:: EXERCISE ::
Would you give the entries again word for word, with no pictures in the copy?

:: RECORD EXCERPTS ::
▬▬▬▬▬▬

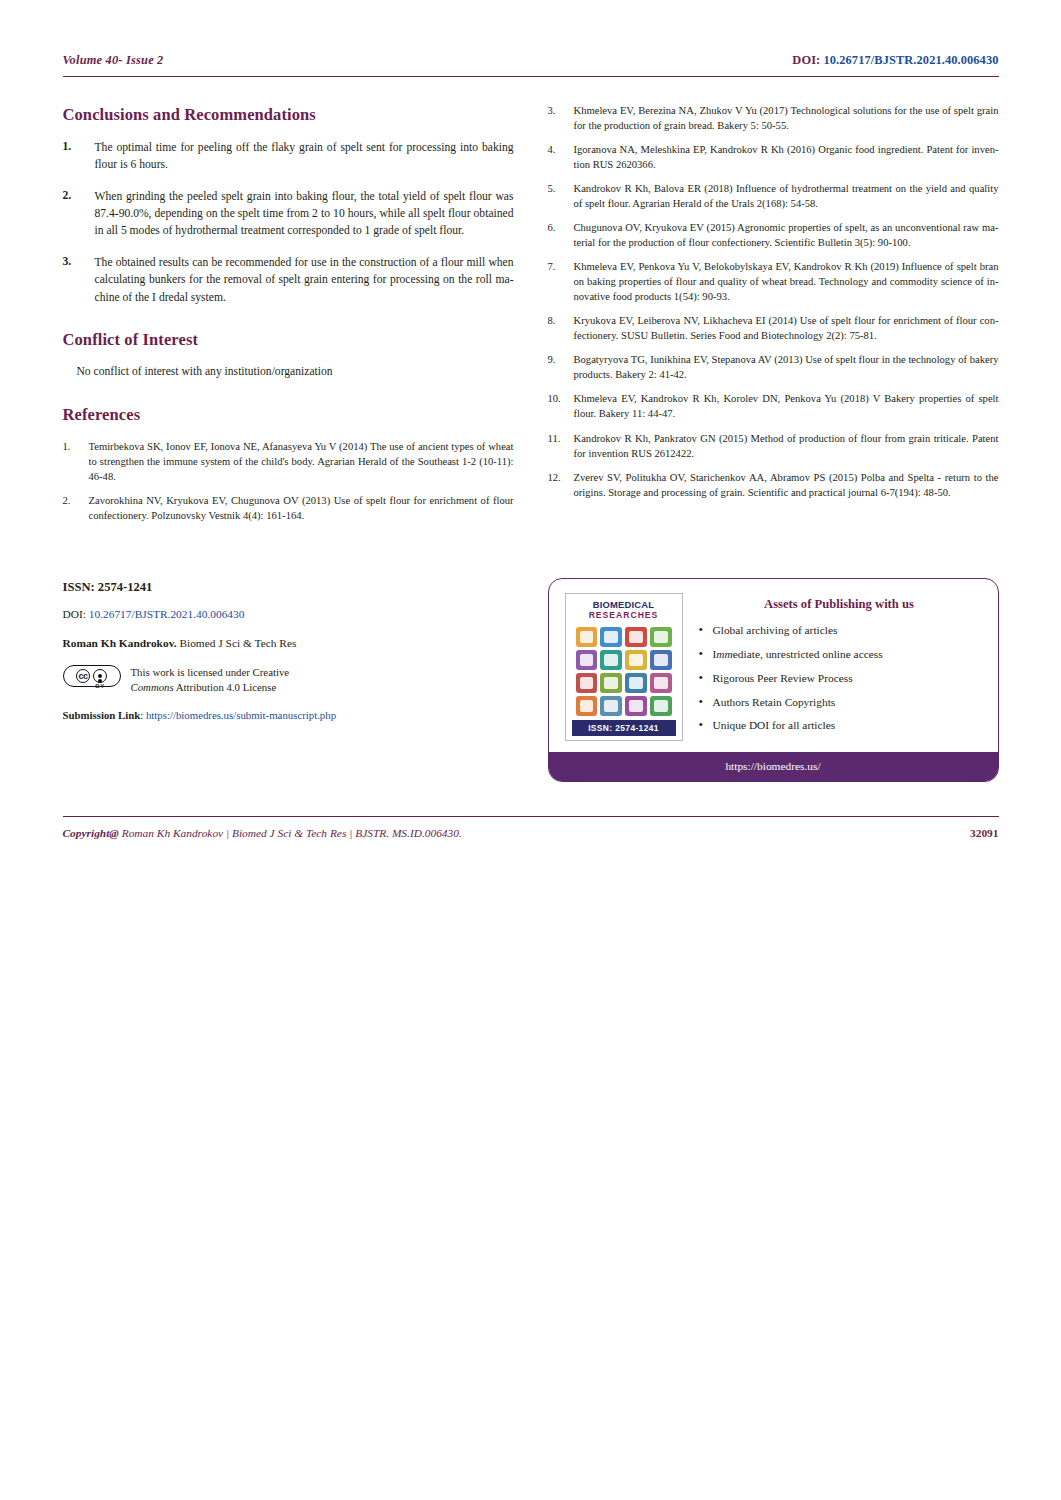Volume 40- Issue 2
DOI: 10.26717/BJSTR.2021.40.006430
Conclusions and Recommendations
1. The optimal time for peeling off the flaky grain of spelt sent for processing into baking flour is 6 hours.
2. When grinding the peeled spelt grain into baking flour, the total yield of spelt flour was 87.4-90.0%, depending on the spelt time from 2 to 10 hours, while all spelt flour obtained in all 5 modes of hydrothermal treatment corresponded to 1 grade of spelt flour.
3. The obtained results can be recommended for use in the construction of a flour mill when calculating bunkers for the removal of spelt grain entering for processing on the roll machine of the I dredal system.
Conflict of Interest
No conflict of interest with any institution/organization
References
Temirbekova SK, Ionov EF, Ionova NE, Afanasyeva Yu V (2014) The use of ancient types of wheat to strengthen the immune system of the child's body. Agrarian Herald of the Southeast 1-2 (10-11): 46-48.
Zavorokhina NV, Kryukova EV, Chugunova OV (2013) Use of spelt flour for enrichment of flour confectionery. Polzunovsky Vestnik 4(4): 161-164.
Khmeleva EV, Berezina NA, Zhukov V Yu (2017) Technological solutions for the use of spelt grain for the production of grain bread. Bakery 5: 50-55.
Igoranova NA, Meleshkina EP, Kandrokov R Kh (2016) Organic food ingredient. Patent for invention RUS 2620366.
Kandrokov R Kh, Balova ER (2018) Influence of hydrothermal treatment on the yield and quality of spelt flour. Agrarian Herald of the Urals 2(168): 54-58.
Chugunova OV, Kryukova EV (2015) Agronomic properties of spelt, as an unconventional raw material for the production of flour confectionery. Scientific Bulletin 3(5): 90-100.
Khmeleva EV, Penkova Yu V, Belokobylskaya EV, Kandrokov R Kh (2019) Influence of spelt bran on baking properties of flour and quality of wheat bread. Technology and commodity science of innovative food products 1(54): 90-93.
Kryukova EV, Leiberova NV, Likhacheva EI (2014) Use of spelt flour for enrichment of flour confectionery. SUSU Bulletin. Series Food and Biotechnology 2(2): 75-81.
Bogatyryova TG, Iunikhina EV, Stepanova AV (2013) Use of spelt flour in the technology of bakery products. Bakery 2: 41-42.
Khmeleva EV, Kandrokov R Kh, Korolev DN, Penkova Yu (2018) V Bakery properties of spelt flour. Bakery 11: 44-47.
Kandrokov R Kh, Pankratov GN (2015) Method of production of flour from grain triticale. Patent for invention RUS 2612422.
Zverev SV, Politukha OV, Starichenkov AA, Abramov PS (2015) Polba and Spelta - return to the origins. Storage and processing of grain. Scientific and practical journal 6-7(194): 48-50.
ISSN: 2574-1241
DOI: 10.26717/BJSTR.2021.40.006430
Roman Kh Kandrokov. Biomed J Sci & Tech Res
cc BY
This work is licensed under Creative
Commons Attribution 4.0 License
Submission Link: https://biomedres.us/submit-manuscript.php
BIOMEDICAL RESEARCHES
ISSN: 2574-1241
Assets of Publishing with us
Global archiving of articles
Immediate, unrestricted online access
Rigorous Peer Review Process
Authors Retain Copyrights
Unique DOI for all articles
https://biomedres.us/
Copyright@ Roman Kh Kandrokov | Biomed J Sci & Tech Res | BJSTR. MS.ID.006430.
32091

▬▬▬▬▬▬

:: RESPONSE TO THIS TASK ::
Volume 40- Issue 2
DOI: 10.26717/BJSTR.2021.40.006430
Conclusions and Recommendations
1. The optimal time for peeling off the flaky grain of spelt sent for processing into baking flour is 6 hours.
2. When grinding the peeled spelt grain into baking flour, the total yield of spelt flour was 87.4-90.0%, depending on the spelt time from 2 to 10 hours, while all spelt flour obtained in all 5 modes of hydrothermal treatment corresponded to 1 grade of spelt flour.
3. The obtained results can be recommended for use in the construction of a flour mill when calculating bunkers for the removal of spelt grain entering for processing on the roll machine of the I dredal system.
Conflict of Interest
No conflict of interest with any institution/organization
References
Temirbekova SK, Ionov EF, Ionova NE, Afanasyeva Yu V (2014) The use of ancient types of wheat to strengthen the immune system of the child's body. Agrarian Herald of the Southeast 1-2 (10-11): 46-48.
Zavorokhina NV, Kryukova EV, Chugunova OV (2013) Use of spelt flour for enrichment of flour confectionery. Polzunovsky Vestnik 4(4): 161-164.
Khmeleva EV, Berezina NA, Zhukov V Yu (2017) Technological solutions for the use of spelt grain for the production of grain bread. Bakery 5: 50-55.
Igoranova NA, Meleshkina EP, Kandrokov R Kh (2016) Organic food ingredient. Patent for invention RUS 2620366.
Kandrokov R Kh, Balova ER (2018) Influence of hydrothermal treatment on the yield and quality of spelt flour. Agrarian Herald of the Urals 2(168): 54-58.
Chugunova OV, Kryukova EV (2015) Agronomic properties of spelt, as an unconventional raw material for the production of flour confectionery. Scientific Bulletin 3(5): 90-100.
Khmeleva EV, Penkova Yu V, Belokobylskaya EV, Kandrokov R Kh (2019) Influence of spelt bran on baking properties of flour and quality of wheat bread. Technology and commodity science of innovative food products 1(54): 90-93.
Kryukova EV, Leiberova NV, Likhacheva EI (2014) Use of spelt flour for enrichment of flour confectionery. SUSU Bulletin. Series Food and Biotechnology 2(2): 75-81.
Bogatyryova TG, Iunikhina EV, Stepanova AV (2013) Use of spelt flour in the technology of bakery products. Bakery 2: 41-42.
Khmeleva EV, Kandrokov R Kh, Korolev DN, Penkova Yu (2018) V Bakery properties of spelt flour. Bakery 11: 44-47.
Kandrokov R Kh, Pankratov GN (2015) Method of production of flour from grain triticale. Patent for invention RUS 2612422.
Zverev SV, Politukha OV, Starichenkov AA, Abramov PS (2015) Polba and Spelta - return to the origins. Storage and processing of grain. Scientific and practical journal 6-7(194): 48-50.
ISSN: 2574-1241
DOI: 10.26717/BJSTR.2021.40.006430
Roman Kh Kandrokov. Biomed J Sci & Tech Res
cc BY
This work is licensed under Creative
Commons Attribution 4.0 License
Submission Link: https://biomedres.us/submit-manuscript.php
BIOMEDICAL RESEARCHES
ISSN: 2574-1241
Assets of Publishing with us
Global archiving of articles
Immediate, unrestricted online access
Rigorous Peer Review Process
Authors Retain Copyrights
Unique DOI for all articles
https://biomedres.us/
Copyright@ Roman Kh Kandrokov | Biomed J Sci & Tech Res | BJSTR. MS.ID.006430.
32091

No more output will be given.